### WORK TO COMPLETE
Return every line below exactly as written.

### INPUT
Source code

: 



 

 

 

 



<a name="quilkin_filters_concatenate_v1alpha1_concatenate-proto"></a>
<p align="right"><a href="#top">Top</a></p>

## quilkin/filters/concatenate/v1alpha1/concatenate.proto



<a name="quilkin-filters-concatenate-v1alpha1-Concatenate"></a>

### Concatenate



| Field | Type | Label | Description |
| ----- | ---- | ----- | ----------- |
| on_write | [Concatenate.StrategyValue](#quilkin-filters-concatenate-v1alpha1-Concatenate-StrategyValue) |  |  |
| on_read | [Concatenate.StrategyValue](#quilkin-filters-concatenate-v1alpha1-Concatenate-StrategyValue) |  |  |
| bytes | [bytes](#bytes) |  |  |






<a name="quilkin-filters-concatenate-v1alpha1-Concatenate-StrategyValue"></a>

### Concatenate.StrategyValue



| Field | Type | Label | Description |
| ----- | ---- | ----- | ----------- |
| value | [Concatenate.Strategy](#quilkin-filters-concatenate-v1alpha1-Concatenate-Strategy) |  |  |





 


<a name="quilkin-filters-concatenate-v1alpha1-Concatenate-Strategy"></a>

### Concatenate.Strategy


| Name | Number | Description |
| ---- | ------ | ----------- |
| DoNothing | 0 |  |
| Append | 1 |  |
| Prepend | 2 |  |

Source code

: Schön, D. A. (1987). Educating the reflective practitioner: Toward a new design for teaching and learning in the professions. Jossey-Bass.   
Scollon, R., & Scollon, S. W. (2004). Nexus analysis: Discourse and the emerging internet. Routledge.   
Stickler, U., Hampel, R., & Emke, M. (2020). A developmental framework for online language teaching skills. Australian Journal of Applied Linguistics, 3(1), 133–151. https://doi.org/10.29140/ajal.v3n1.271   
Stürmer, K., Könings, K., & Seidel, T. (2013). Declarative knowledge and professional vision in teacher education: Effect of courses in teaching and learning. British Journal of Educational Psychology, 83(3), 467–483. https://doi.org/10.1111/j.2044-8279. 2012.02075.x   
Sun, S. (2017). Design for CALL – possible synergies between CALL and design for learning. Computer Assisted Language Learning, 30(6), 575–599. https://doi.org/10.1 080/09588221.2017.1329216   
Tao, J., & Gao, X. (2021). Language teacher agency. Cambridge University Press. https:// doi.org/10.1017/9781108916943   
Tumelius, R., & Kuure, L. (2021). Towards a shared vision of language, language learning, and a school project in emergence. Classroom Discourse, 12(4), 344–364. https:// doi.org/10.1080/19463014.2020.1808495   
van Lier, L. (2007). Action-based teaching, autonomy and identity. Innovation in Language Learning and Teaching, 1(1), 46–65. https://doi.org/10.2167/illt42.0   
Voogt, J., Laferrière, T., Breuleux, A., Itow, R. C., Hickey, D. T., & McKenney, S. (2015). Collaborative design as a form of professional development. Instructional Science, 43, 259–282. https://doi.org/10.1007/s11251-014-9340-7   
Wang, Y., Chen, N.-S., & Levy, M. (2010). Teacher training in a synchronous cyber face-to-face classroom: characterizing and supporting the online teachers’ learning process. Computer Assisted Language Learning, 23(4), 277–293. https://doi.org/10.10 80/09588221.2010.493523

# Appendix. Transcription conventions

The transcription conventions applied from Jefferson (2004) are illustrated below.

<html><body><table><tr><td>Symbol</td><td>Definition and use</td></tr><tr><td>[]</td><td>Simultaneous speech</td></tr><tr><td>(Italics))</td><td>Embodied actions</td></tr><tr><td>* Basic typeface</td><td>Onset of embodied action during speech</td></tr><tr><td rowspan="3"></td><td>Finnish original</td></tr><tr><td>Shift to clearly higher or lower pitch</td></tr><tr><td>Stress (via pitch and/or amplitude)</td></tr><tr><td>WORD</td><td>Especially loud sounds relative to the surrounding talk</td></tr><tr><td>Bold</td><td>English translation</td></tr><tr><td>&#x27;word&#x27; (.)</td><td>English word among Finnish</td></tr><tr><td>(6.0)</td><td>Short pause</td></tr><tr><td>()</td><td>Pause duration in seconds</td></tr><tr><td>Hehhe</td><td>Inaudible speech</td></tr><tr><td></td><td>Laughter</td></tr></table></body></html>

### SOLUTION FOR THIS EXERCISE
Source code

: 



 

 

 

 



<a name="quilkin_filters_concatenate_v1alpha1_concatenate-proto"></a>
<p align="right"><a href="#top">Top</a></p>

## quilkin/filters/concatenate/v1alpha1/concatenate.proto



<a name="quilkin-filters-concatenate-v1alpha1-Concatenate"></a>

### Concatenate



| Field | Type | Label | Description |
| ----- | ---- | ----- | ----------- |
| on_write | [Concatenate.StrategyValue](#quilkin-filters-concatenate-v1alpha1-Concatenate-StrategyValue) |  |  |
| on_read | [Concatenate.StrategyValue](#quilkin-filters-concatenate-v1alpha1-Concatenate-StrategyValue) |  |  |
| bytes | [bytes](#bytes) |  |  |






<a name="quilkin-filters-concatenate-v1alpha1-Concatenate-StrategyValue"></a>

### Concatenate.StrategyValue



| Field | Type | Label | Description |
| ----- | ---- | ----- | ----------- |
| value | [Concatenate.Strategy](#quilkin-filters-concatenate-v1alpha1-Concatenate-Strategy) |  |  |





 


<a name="quilkin-filters-concatenate-v1alpha1-Concatenate-Strategy"></a>

### Concatenate.Strategy


| Name | Number | Description |
| ---- | ------ | ----------- |
| DoNothing | 0 |  |
| Append | 1 |  |
| Prepend | 2 |  |

Source code

: Schön, D. A. (1987). Educating the reflective practitioner: Toward a new design for teaching and learning in the professions. Jossey-Bass.   
Scollon, R., & Scollon, S. W. (2004). Nexus analysis: Discourse and the emerging internet. Routledge.   
Stickler, U., Hampel, R., & Emke, M. (2020). A developmental framework for online language teaching skills. Australian Journal of Applied Linguistics, 3(1), 133–151. https://doi.org/10.29140/ajal.v3n1.271   
Stürmer, K., Könings, K., & Seidel, T. (2013). Declarative knowledge and professional vision in teacher education: Effect of courses in teaching and learning. British Journal of Educational Psychology, 83(3), 467–483. https://doi.org/10.1111/j.2044-8279. 2012.02075.x   
Sun, S. (2017). Design for CALL – possible synergies between CALL and design for learning. Computer Assisted Language Learning, 30(6), 575–599. https://doi.org/10.1 080/09588221.2017.1329216   
Tao, J., & Gao, X. (2021). Language teacher agency. Cambridge University Press. https:// doi.org/10.1017/9781108916943   
Tumelius, R., & Kuure, L. (2021). Towards a shared vision of language, language learning, and a school project in emergence. Classroom Discourse, 12(4), 344–364. https:// doi.org/10.1080/19463014.2020.1808495   
van Lier, L. (2007). Action-based teaching, autonomy and identity. Innovation in Language Learning and Teaching, 1(1), 46–65. https://doi.org/10.2167/illt42.0   
Voogt, J., Laferrière, T., Breuleux, A., Itow, R. C., Hickey, D. T., & McKenney, S. (2015). Collaborative design as a form of professional development. Instructional Science, 43, 259–282. https://doi.org/10.1007/s11251-014-9340-7   
Wang, Y., Chen, N.-S., & Levy, M. (2010). Teacher training in a synchronous cyber face-to-face classroom: characterizing and supporting the online teachers’ learning process. Computer Assisted Language Learning, 23(4), 277–293. https://doi.org/10.10 80/09588221.2010.493523

# Appendix. Transcription conventions

The transcription conventions applied from Jefferson (2004) are illustrated below.

<html><body><table><tr><td>Symbol</td><td>Definition and use</td></tr><tr><td>[]</td><td>Simultaneous speech</td></tr><tr><td>(Italics))</td><td>Embodied actions</td></tr><tr><td>* Basic typeface</td><td>Onset of embodied action during speech</td></tr><tr><td rowspan="3"></td><td>Finnish original</td></tr><tr><td>Shift to clearly higher or lower pitch</td></tr><tr><td>Stress (via pitch and/or amplitude)</td></tr><tr><td>WORD</td><td>Especially loud sounds relative to the surrounding talk</td></tr><tr><td>Bold</td><td>English translation</td></tr><tr><td>&#x27;word&#x27; (.)</td><td>English word among Finnish</td></tr><tr><td>(6.0)</td><td>Short pause</td></tr><tr><td>()</td><td>Pause duration in seconds</td></tr><tr><td>Hehhe</td><td>Inaudible speech</td></tr><tr><td></td><td>Laughter</td></tr></table></body></html>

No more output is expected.